Да, но фабула есть нечто, доступное всем, говорит нам наше обывательское сознание, - главное же состоит в том, как она обработана пером мастера. Это не совсем так. Во-первых, история колумбова яйца показывает, что общедоступные решения даются не так просто. Во-вторых, что такое литературная форма, секрет мастерства? Это, если позволите, микрофабула или множество таких микрофабул разного уровня и значения. В "Горе от ума" богатство подчиненных моментов драматического содержания, имеющих свою формальную закономерность, бросается в глаза. Кроме общей фабулы, определяющей главные мотивы пьесы, мы замечаем в ней множество других, менее обширных. Как обрисованы характеры фамусовского общества, как верны эти изображения! Однако характеры Грибоедова также имеют законченные, "подтасованные" человеческие формы.
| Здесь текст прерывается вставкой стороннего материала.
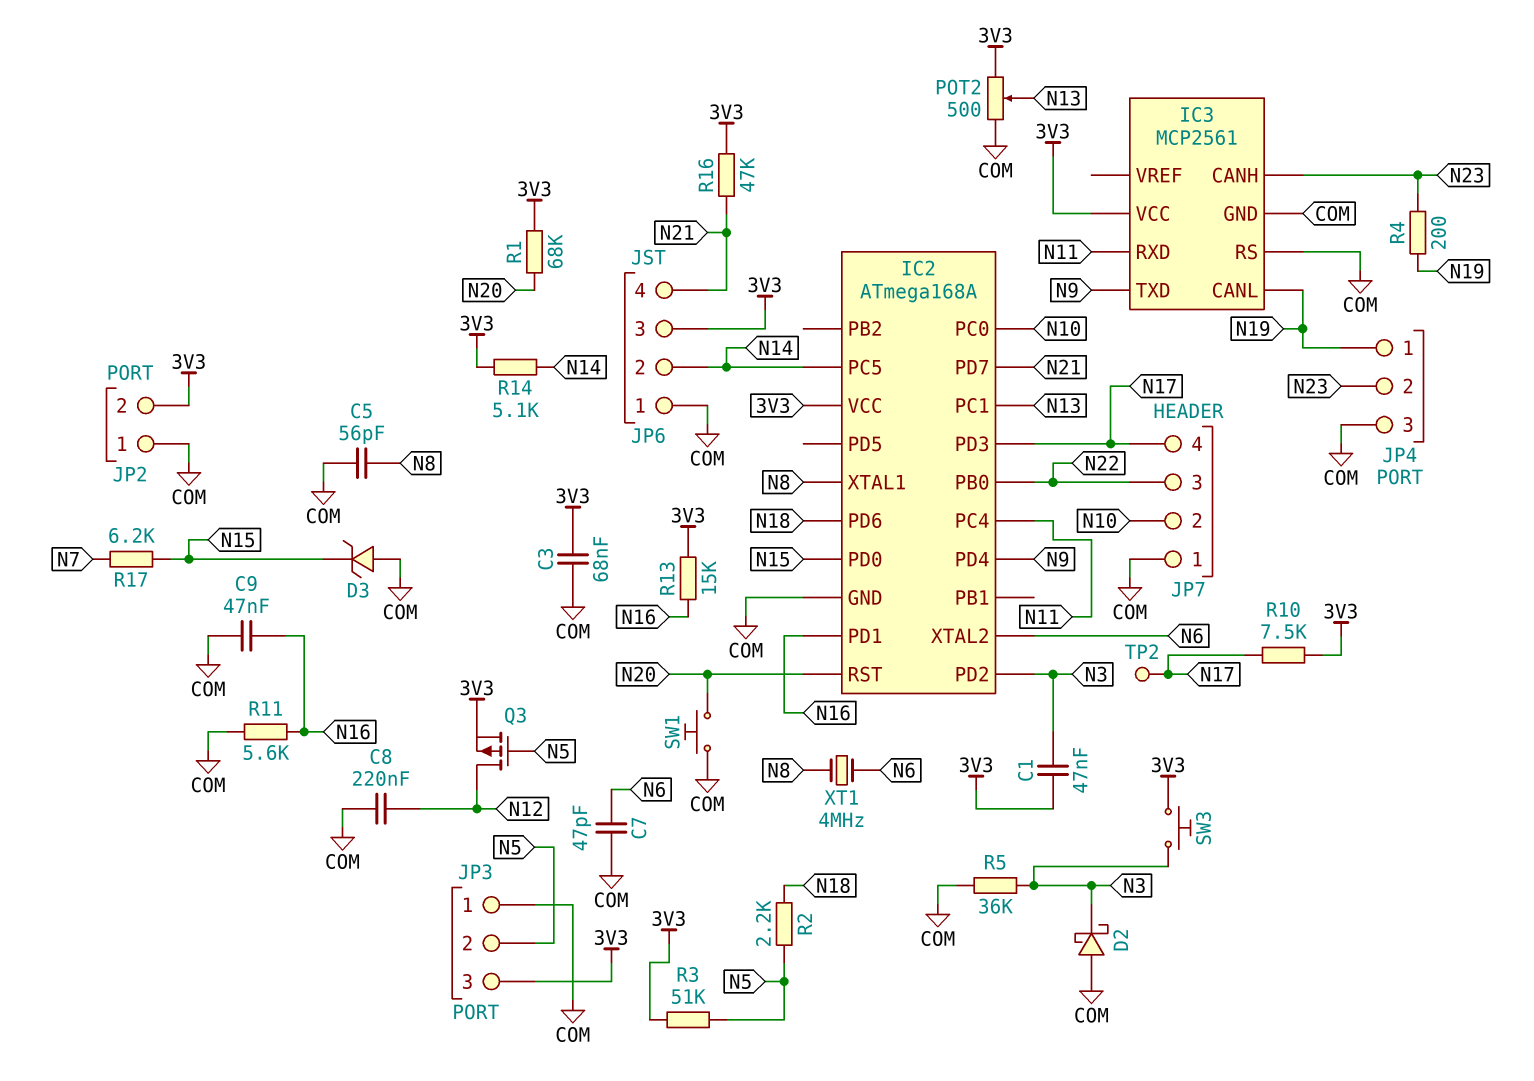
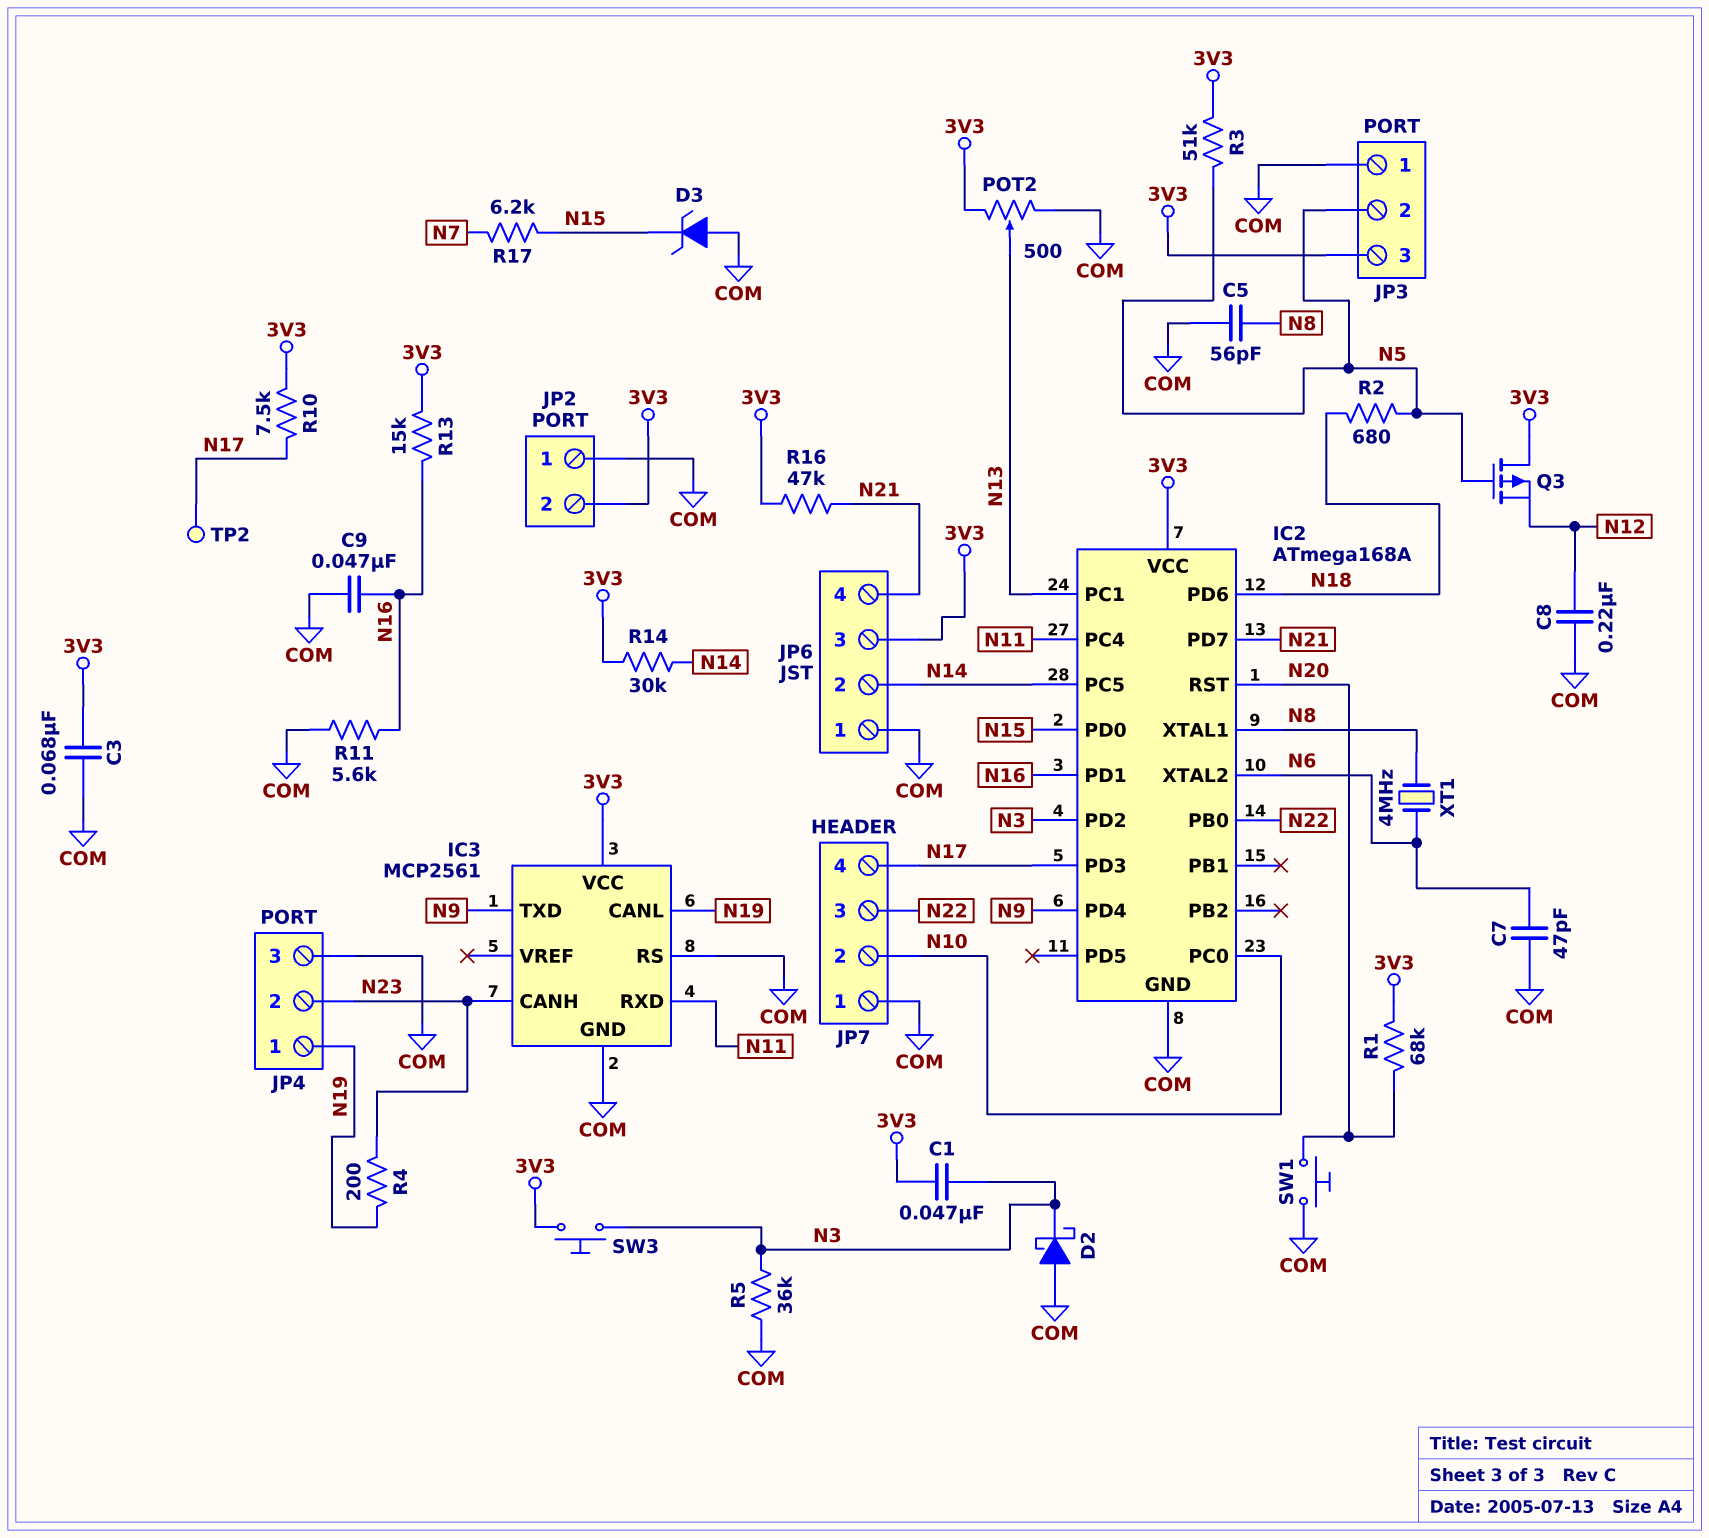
Q3: PMOS (G N5, D N12, S 3V3) -> PMOS (G N5, D 3V3, S N12)
R2: 2.2k (N5, N18) -> 680 (N5, N18)
R14: 5.1k (3V3, N14) -> 30k (3V3, N14)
Каждая группа гостей в доме Фамусова - новая фабула. Вот чета Горичей - бывший гусар, обабившийся до состояния "московского мужа" со своей супругой, определяющей, чего ему хочется и что у него болит, фамилия князей Тугоуховых с их шестью московскими невестами, графиня-бабушка, графиня-внучка, старуха Хлестова, Антон Антонович Загорецкий - каждую фигуру можно прочесть как повесть. А сам Фамусов, его манера вести дела, попутно рассказанная, его продуманная система покровительства родственникам, его воспоминания о супружеской жизни, в которой ему частенько доставалась роль обманутого мужа, его соображения насчет вдовы, которая вот-вот должна родить, и паче всего его удовлетворение собой как образцом и своей московской средой как центром мироздания - все это вплоть до отдельного точно сказанного слова есть множество мелких и мельчайших микрофабул, лепящих со всех сторон его дородный монумент. Каждый мотив - не прочитанная до конца повесть, каждое слово - сокращенный рассказ. И все это в рамках основной темы пьесы, ее макрофабулы, о которой речь впереди. Разумеется, наши ученые термины сами по себе не имеют никакой важности и употребляются здесь не вполне серьезно. Можно было бы найти и другие слова.